Source records ->
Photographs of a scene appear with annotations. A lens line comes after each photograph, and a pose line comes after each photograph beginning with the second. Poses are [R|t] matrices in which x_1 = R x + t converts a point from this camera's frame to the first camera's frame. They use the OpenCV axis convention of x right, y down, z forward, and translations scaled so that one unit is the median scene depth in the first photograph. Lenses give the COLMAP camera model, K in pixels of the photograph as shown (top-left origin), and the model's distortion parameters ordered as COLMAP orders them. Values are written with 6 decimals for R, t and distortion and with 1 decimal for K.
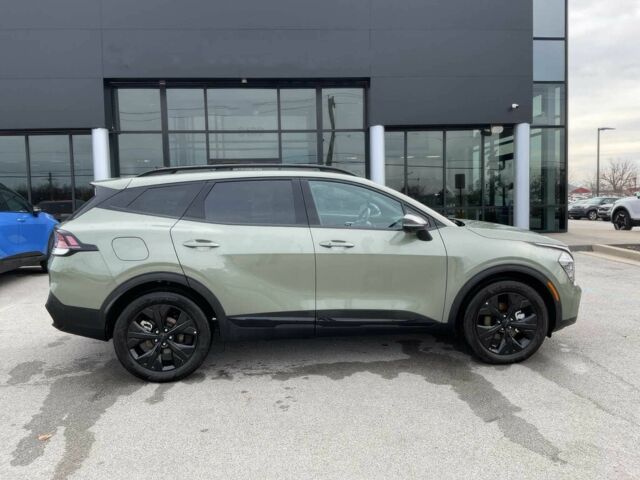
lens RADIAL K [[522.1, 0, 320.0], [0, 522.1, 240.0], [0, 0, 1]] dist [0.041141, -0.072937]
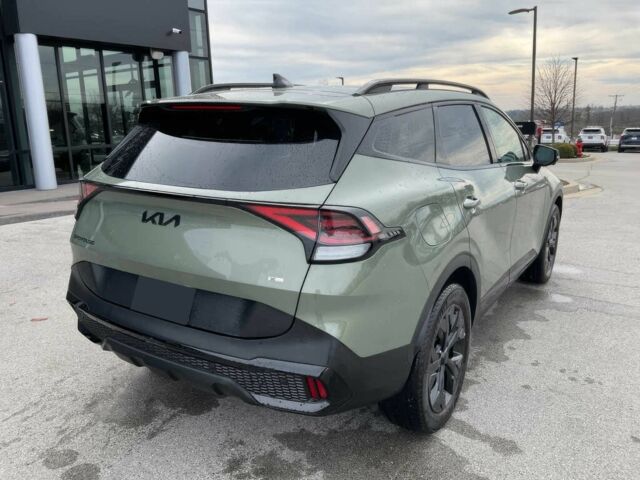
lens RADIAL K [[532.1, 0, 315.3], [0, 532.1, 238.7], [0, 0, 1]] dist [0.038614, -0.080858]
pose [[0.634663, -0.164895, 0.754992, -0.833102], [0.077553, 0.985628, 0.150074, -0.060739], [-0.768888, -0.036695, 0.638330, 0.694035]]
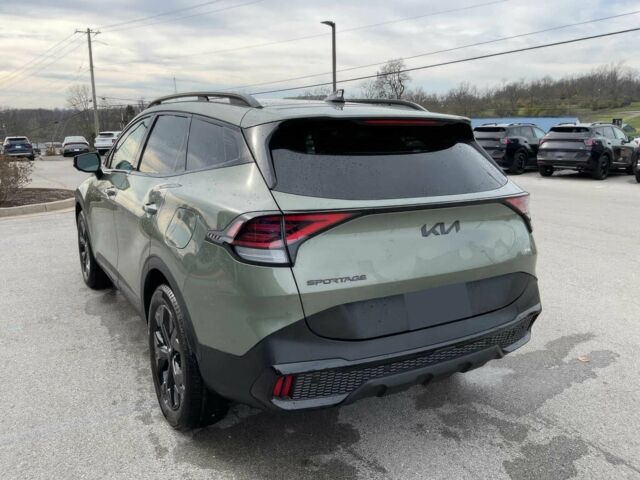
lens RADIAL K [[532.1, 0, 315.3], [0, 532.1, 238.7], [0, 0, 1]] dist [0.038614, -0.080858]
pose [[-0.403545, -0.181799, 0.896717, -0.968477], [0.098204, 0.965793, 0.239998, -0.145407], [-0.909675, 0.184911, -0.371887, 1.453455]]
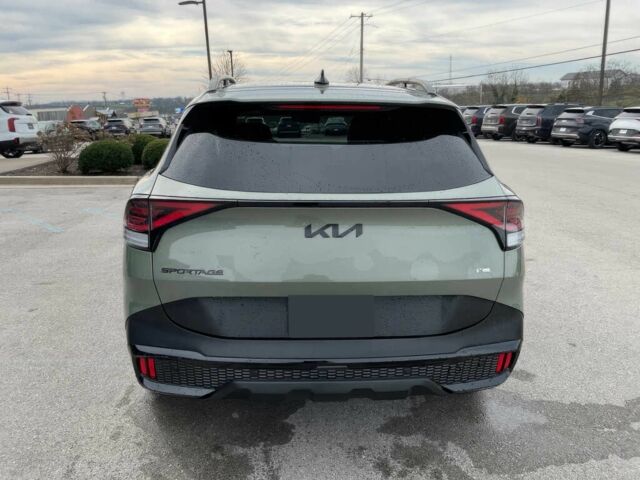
* * *
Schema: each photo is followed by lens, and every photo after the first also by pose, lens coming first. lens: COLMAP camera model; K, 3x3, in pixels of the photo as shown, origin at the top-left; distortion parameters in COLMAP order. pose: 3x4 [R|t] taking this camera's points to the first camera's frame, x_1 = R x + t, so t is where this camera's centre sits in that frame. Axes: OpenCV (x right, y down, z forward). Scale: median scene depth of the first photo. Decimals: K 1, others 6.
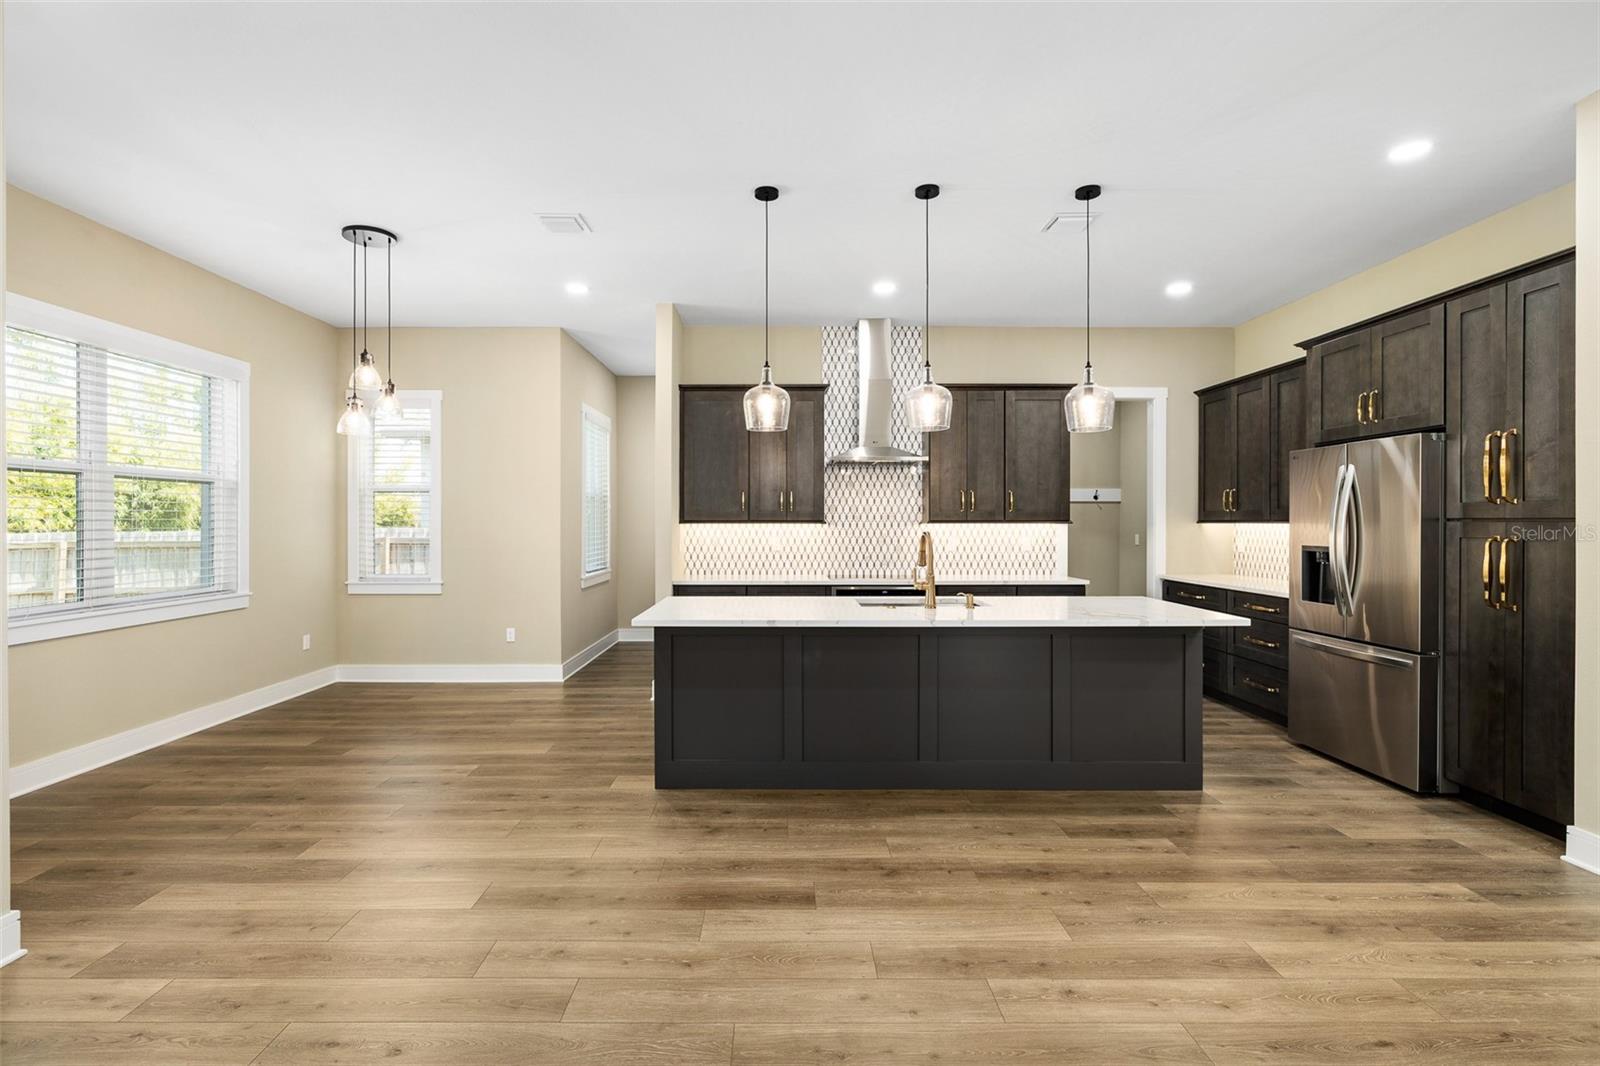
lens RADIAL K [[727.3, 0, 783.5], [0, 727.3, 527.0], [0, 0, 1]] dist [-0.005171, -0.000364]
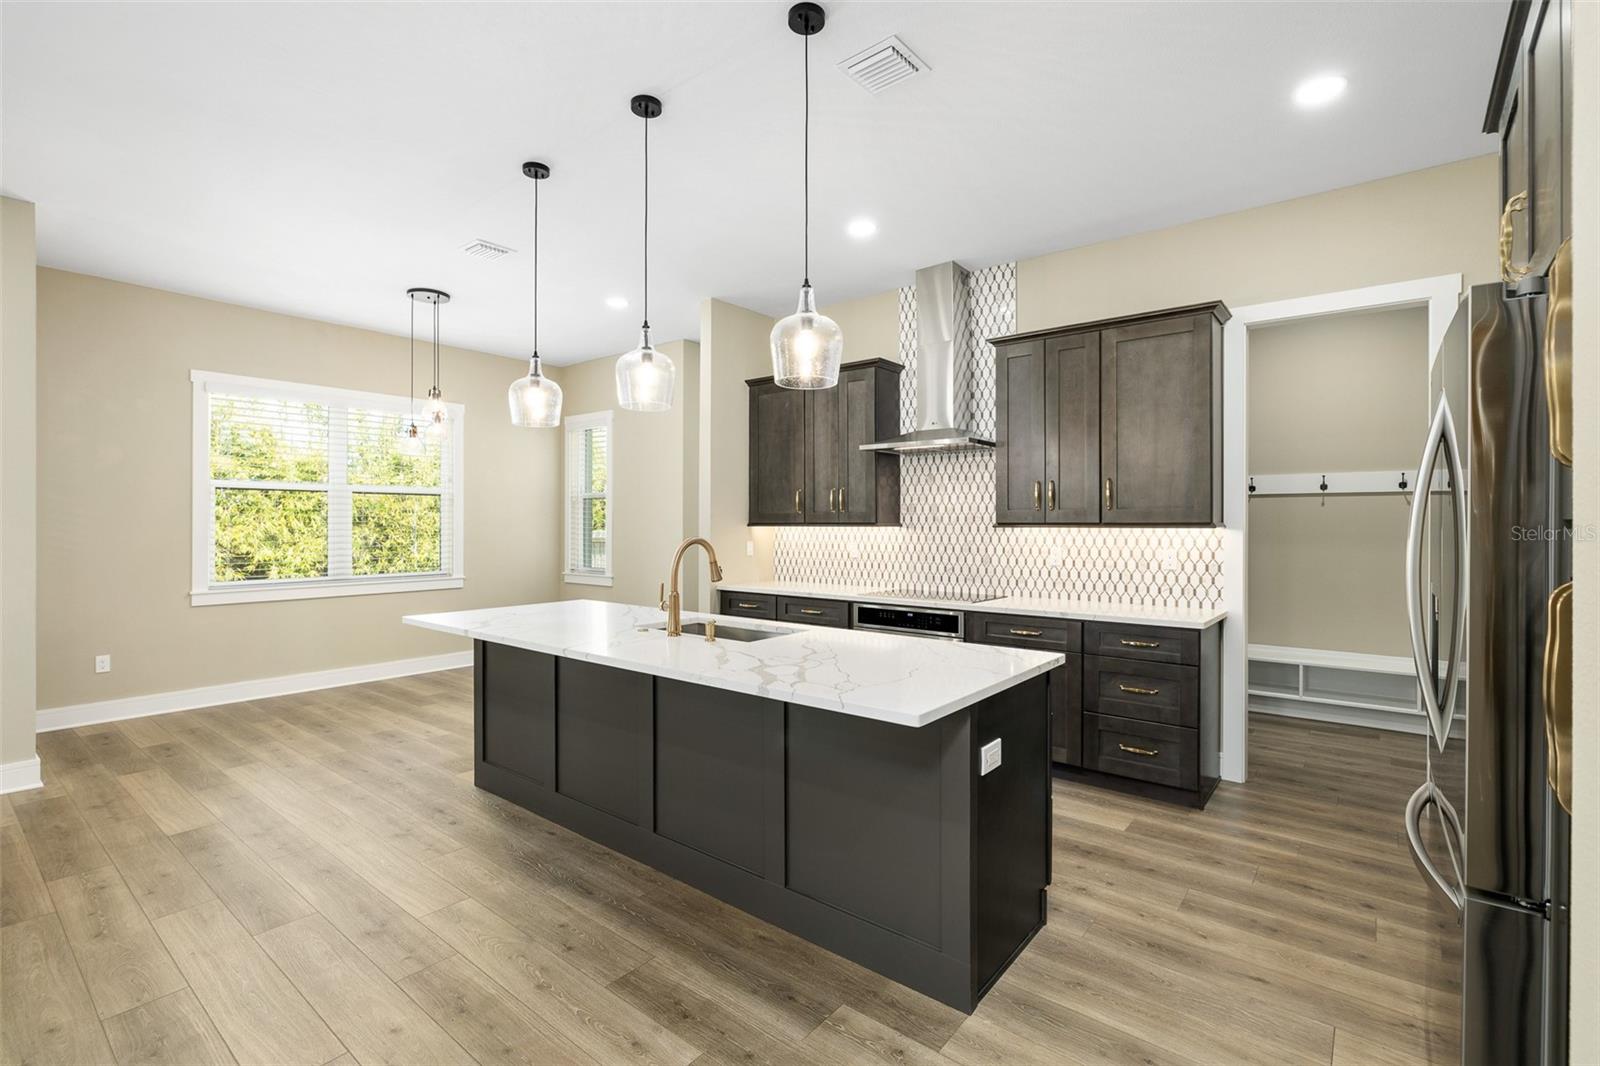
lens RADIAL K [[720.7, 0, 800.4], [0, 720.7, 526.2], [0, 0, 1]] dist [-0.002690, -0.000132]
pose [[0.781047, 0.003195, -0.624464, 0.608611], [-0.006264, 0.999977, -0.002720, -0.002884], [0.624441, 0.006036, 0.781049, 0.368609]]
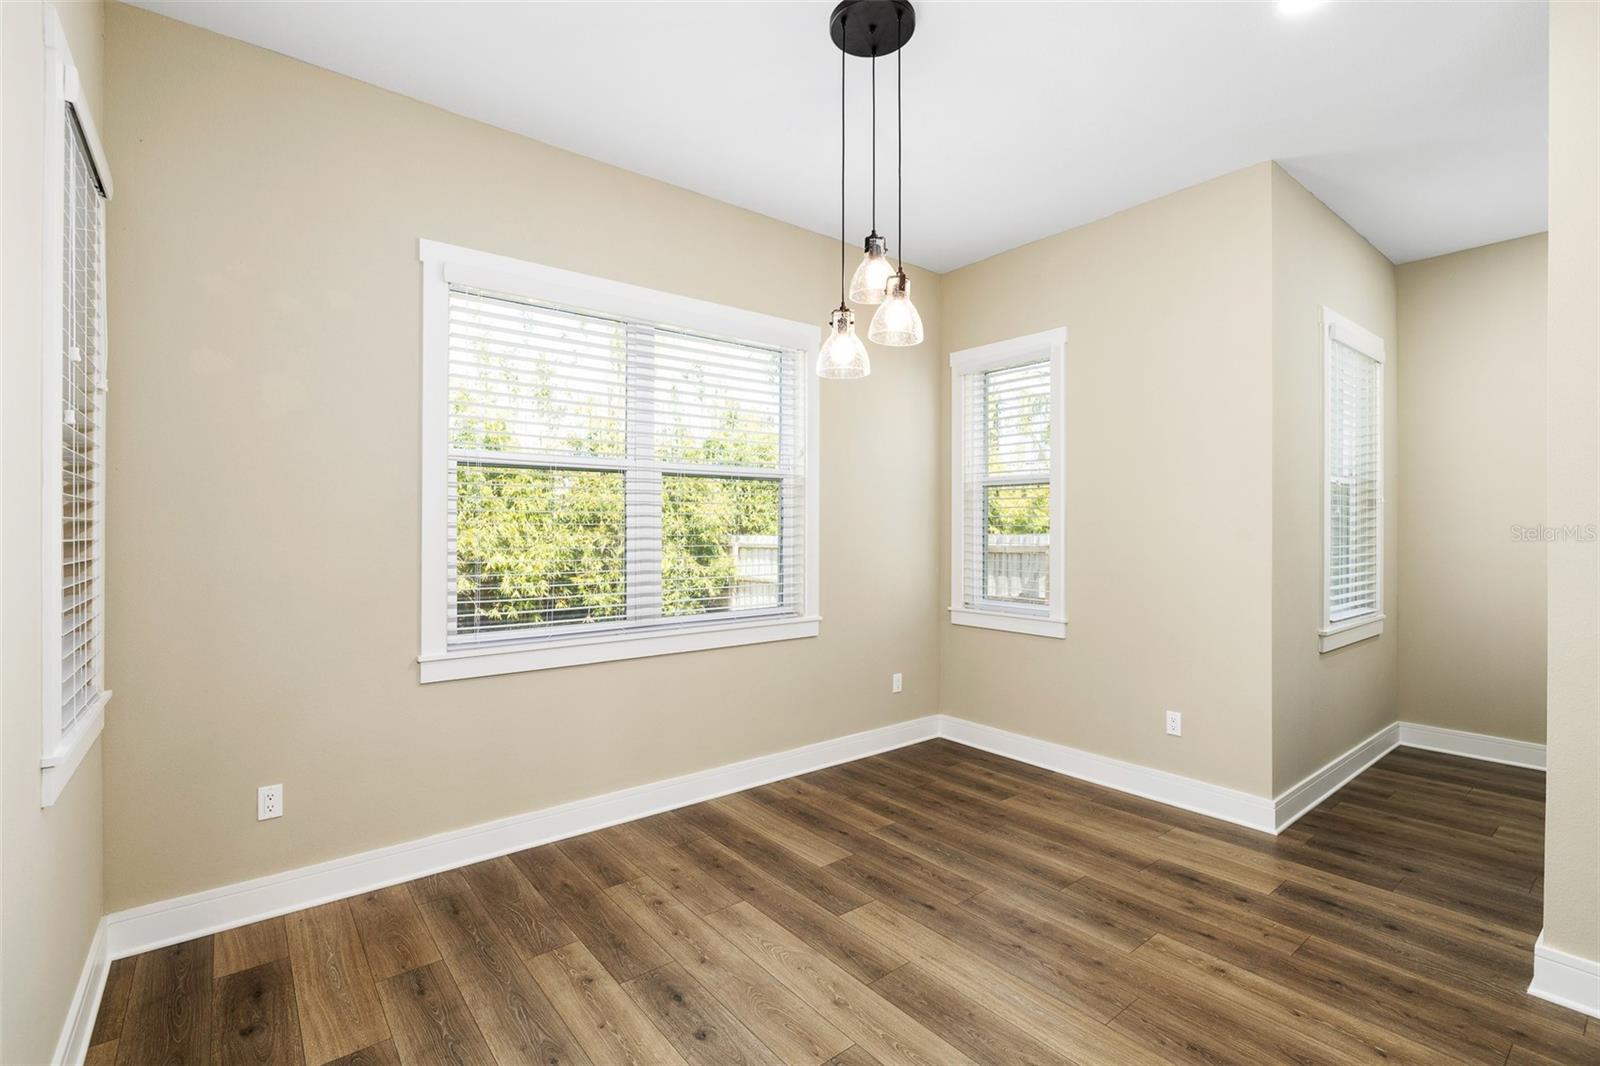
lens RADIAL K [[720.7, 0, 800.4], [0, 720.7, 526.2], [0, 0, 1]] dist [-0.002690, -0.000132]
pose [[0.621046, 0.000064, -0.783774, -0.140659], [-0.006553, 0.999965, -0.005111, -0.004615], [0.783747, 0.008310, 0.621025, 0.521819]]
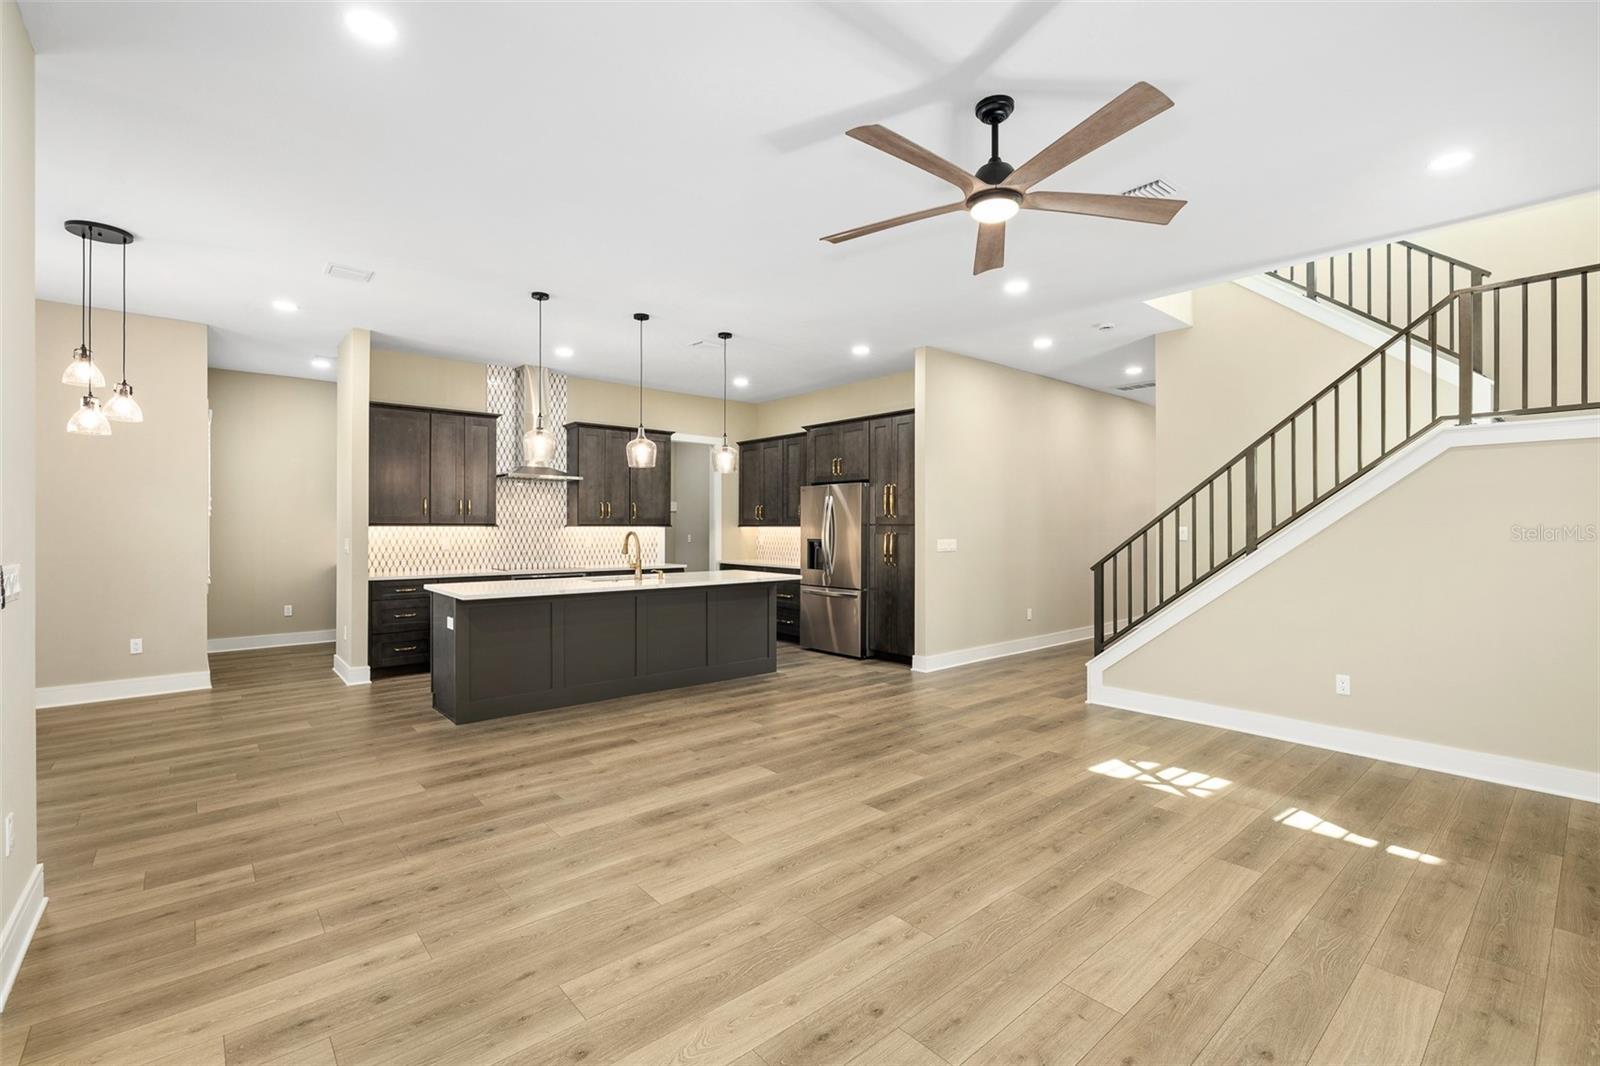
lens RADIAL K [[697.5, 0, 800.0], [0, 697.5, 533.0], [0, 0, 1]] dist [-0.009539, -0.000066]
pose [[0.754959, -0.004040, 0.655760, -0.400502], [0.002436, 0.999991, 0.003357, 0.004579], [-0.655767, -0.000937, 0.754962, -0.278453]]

Work task -> Copy the entries from the line with "Schema: each photo" to the line with "-0.000937, 0.754962, -0.278453]]", both included, character for character, leaving the pictures out.

Solution to this problem ->
Schema: each photo is followed by lens, and every photo after the first also by pose, lens coming first. lens: COLMAP camera model; K, 3x3, in pixels of the photo as shown, origin at the top-left; distortion parameters in COLMAP order. pose: 3x4 [R|t] taking this camera's points to the first camera's frame, x_1 = R x + t, so t is where this camera's centre sits in that frame. Axes: OpenCV (x right, y down, z forward). Scale: median scene depth of the first photo. Decimals: K 1, others 6.
lens RADIAL K [[727.3, 0, 783.5], [0, 727.3, 527.0], [0, 0, 1]] dist [-0.005171, -0.000364]
lens RADIAL K [[720.7, 0, 800.4], [0, 720.7, 526.2], [0, 0, 1]] dist [-0.002690, -0.000132]
pose [[0.781047, 0.003195, -0.624464, 0.608611], [-0.006264, 0.999977, -0.002720, -0.002884], [0.624441, 0.006036, 0.781049, 0.368609]]
lens RADIAL K [[720.7, 0, 800.4], [0, 720.7, 526.2], [0, 0, 1]] dist [-0.002690, -0.000132]
pose [[0.621046, 0.000064, -0.783774, -0.140659], [-0.006553, 0.999965, -0.005111, -0.004615], [0.783747, 0.008310, 0.621025, 0.521819]]
lens RADIAL K [[697.5, 0, 800.0], [0, 697.5, 533.0], [0, 0, 1]] dist [-0.009539, -0.000066]
pose [[0.754959, -0.004040, 0.655760, -0.400502], [0.002436, 0.999991, 0.003357, 0.004579], [-0.655767, -0.000937, 0.754962, -0.278453]]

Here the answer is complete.